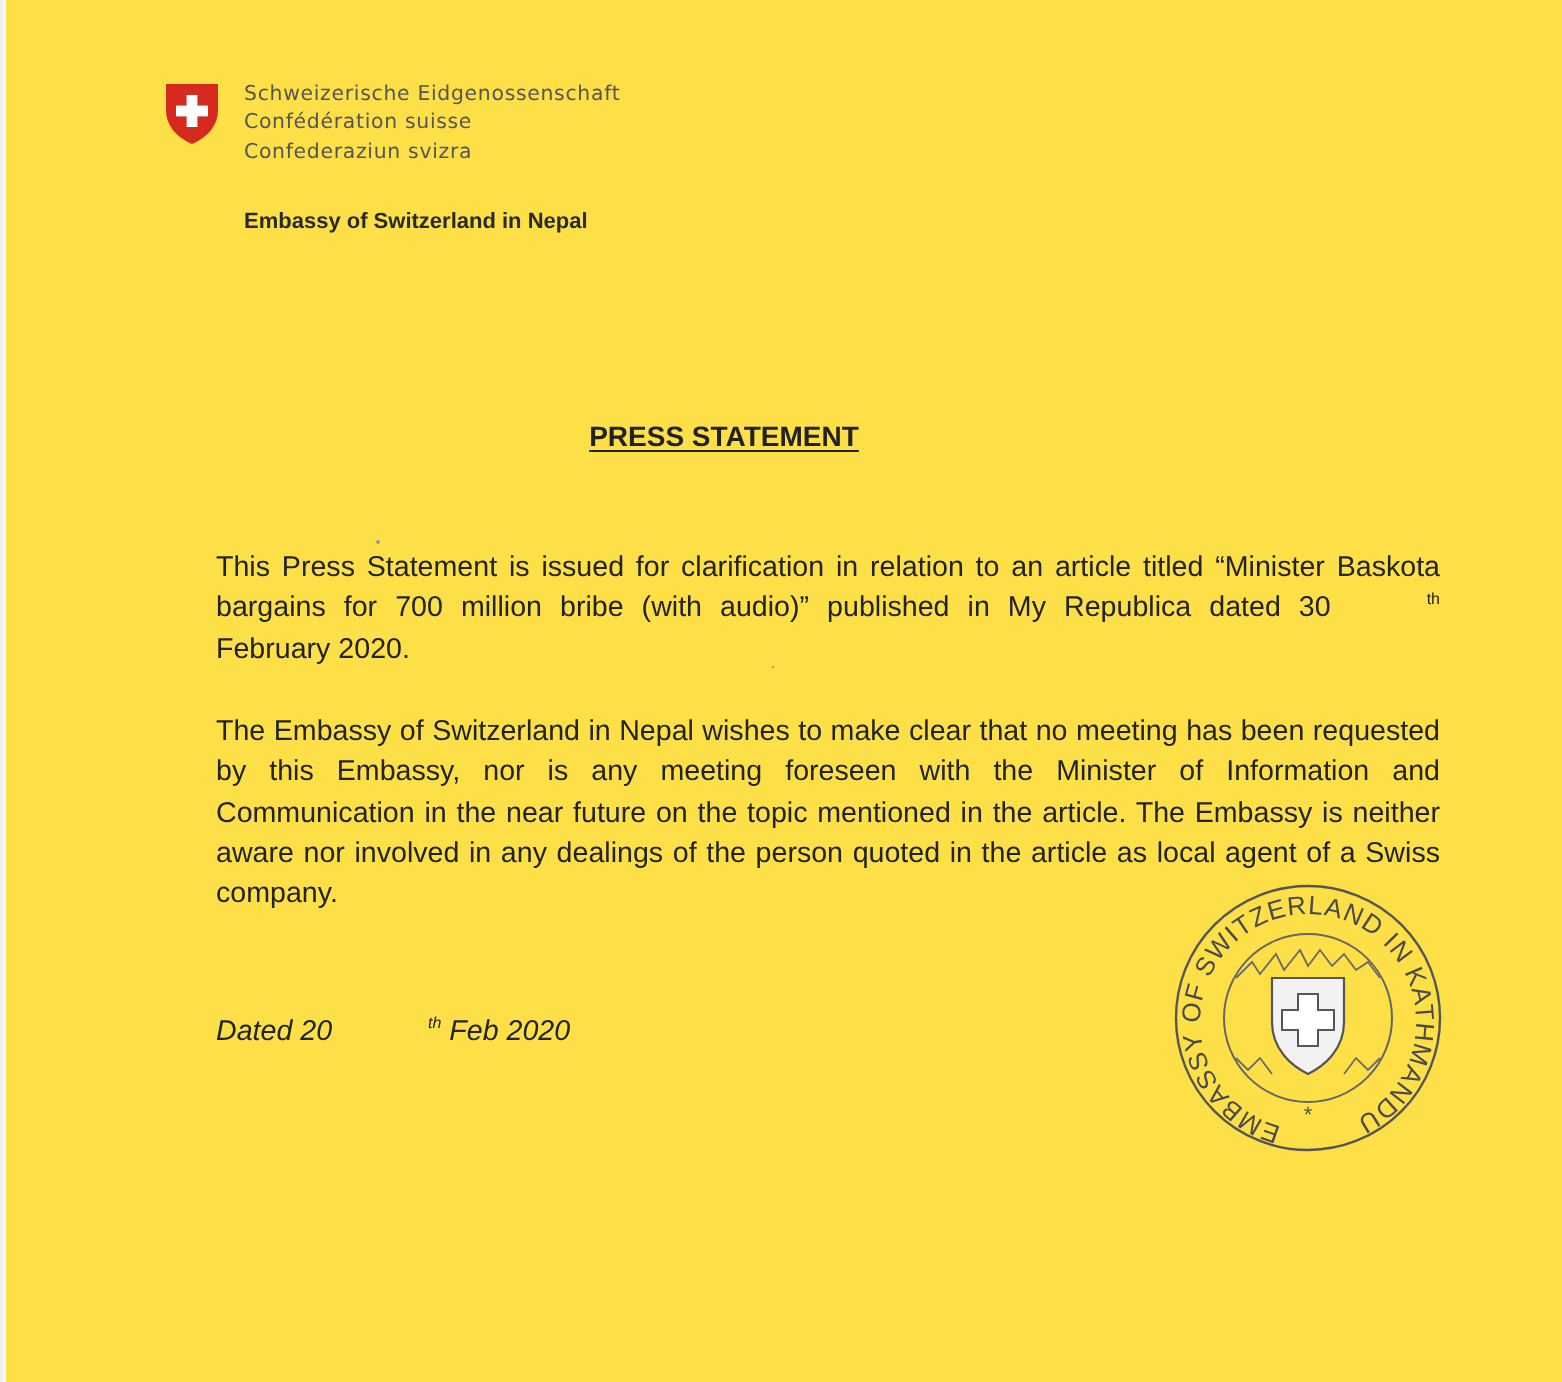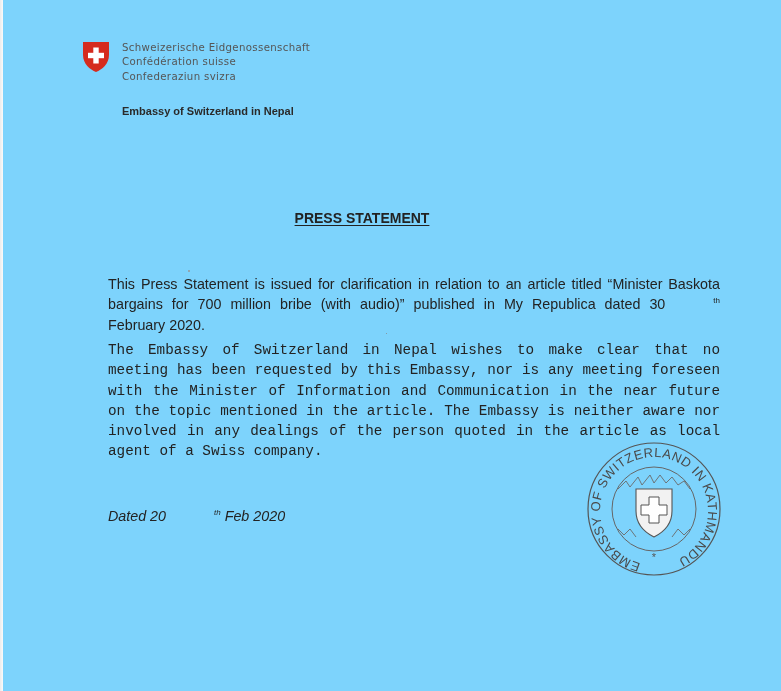"Schweizerische Eidgenossenschaft" .page { background: #7dd3fc -> #fde047 }
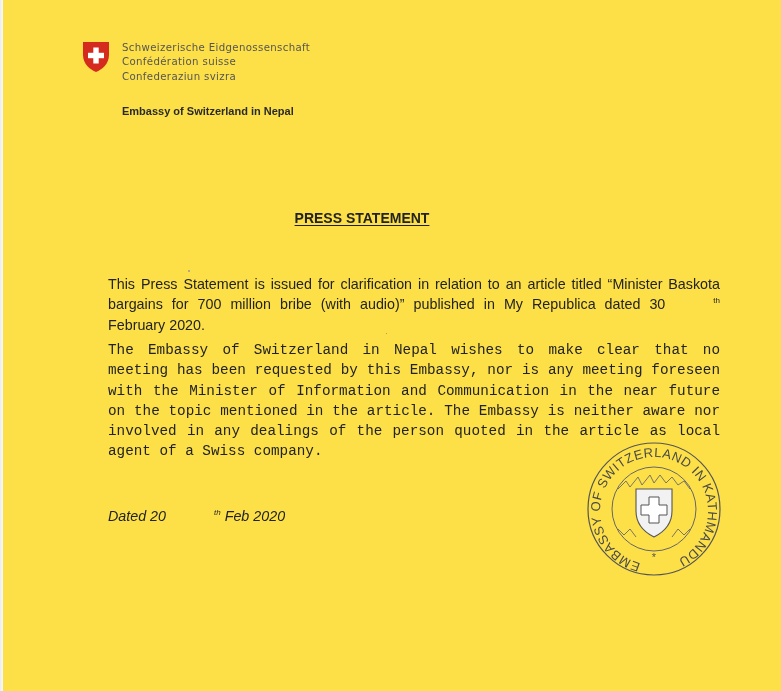"The Embassy of Switzerland in" .p2 { font-family: Liberation Mono, monospace -> none; top: 340px -> 356px }
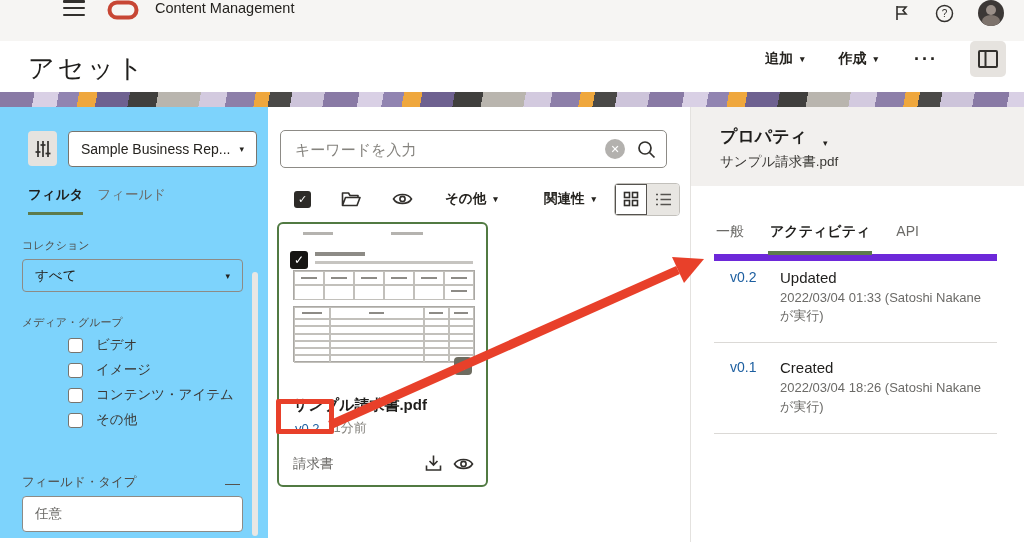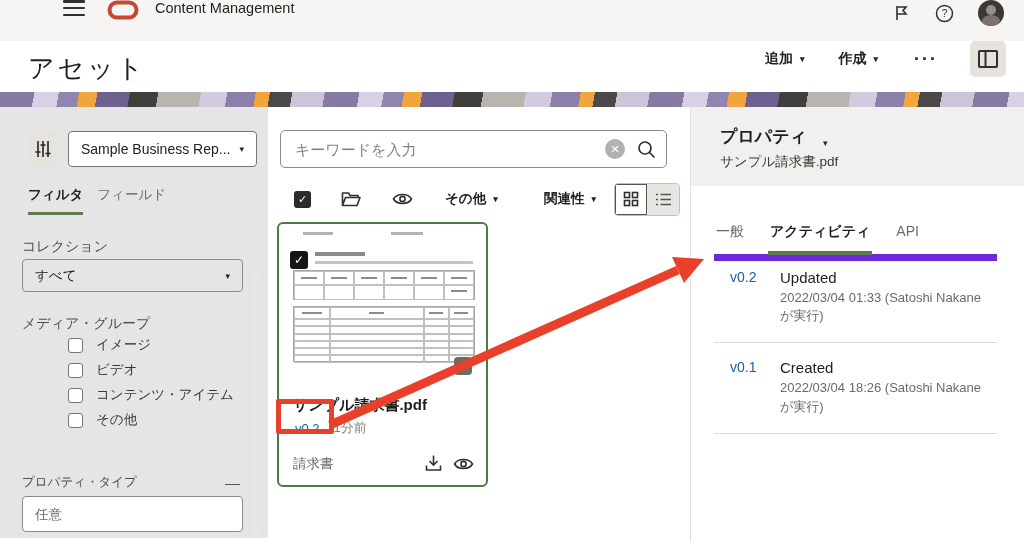"Sample Business Rep..." .sidebar { background: #e5e5e5 -> #7dd3fc }
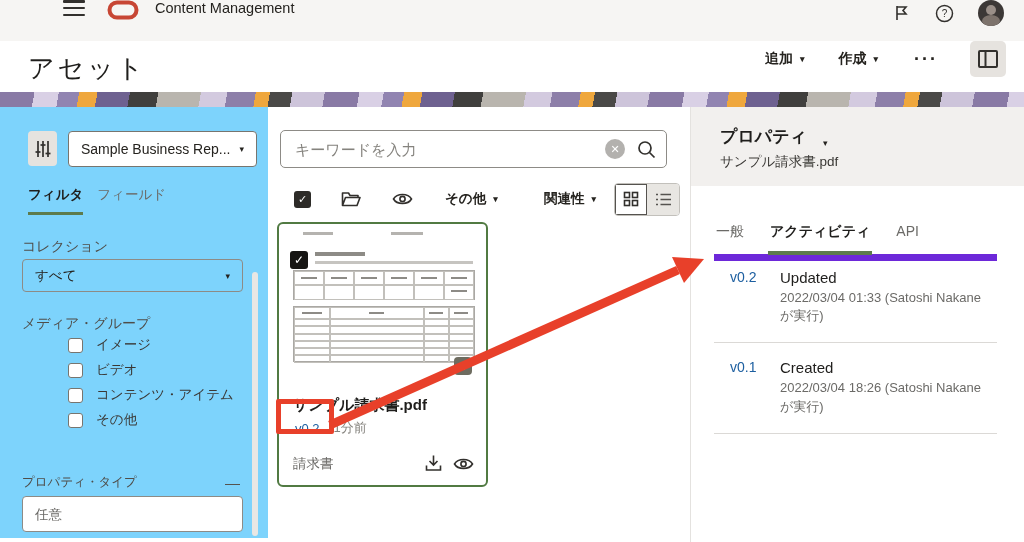"コレクション" .side-label { font-size: 14px -> 11px }
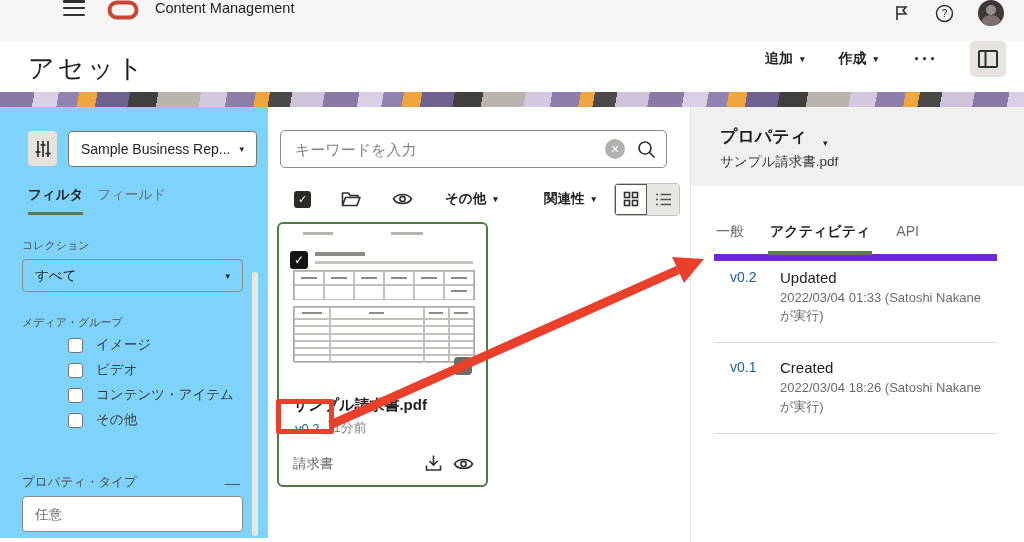"イメージ" div.check-row { order: before "ビデオ" -> after "ビデオ" }
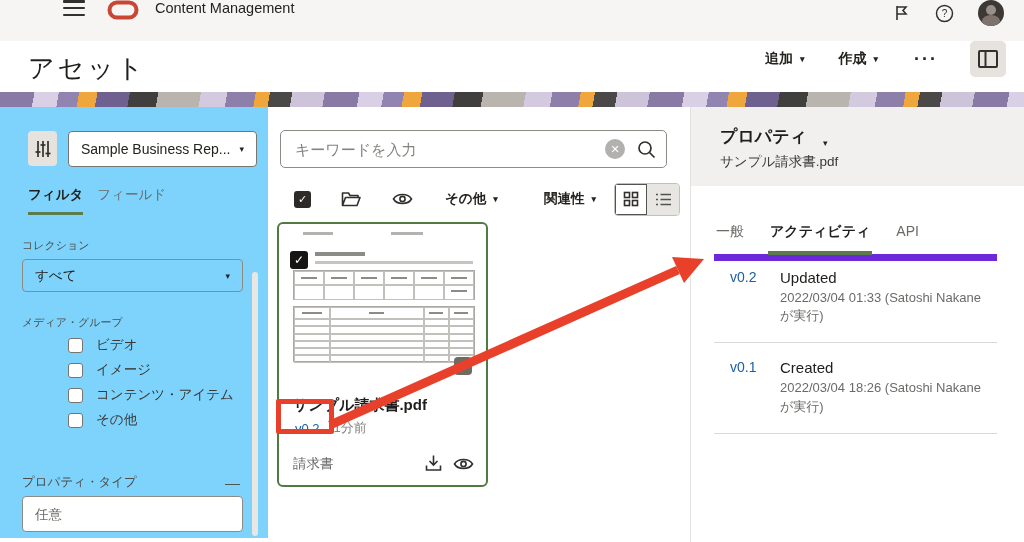"プロパティ・タイプ" span.side-label2 { text: プロパティ -> フィールド }
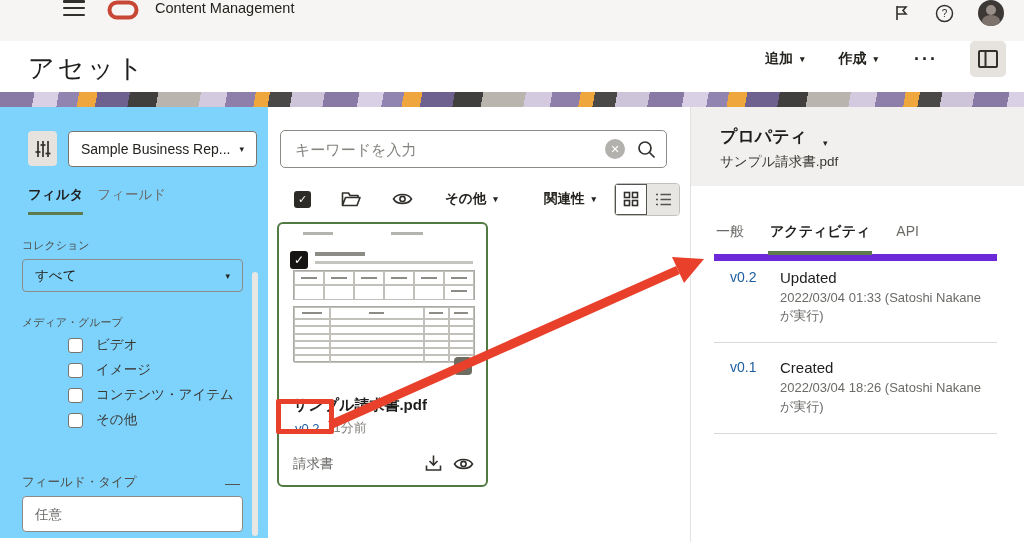"任意" .assettype-input { font-family: Liberation Sans, sans-serif -> Liberation Serif, serif }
□ □ □ □ □ □ □
▶ [INSTRUCTION] Working from the records above, reproduce exactly the lines from the one with "font-size: 14px ->" through the last line, without the pictures.

▶ [EXPECTED ANSWER]
"コレクション" .side-label { font-size: 14px -> 11px }
"イメージ" div.check-row { order: before "ビデオ" -> after "ビデオ" }
"プロパティ・タイプ" span.side-label2 { text: プロパティ -> フィールド }
"任意" .assettype-input { font-family: Liberation Sans, sans-serif -> Liberation Serif, serif }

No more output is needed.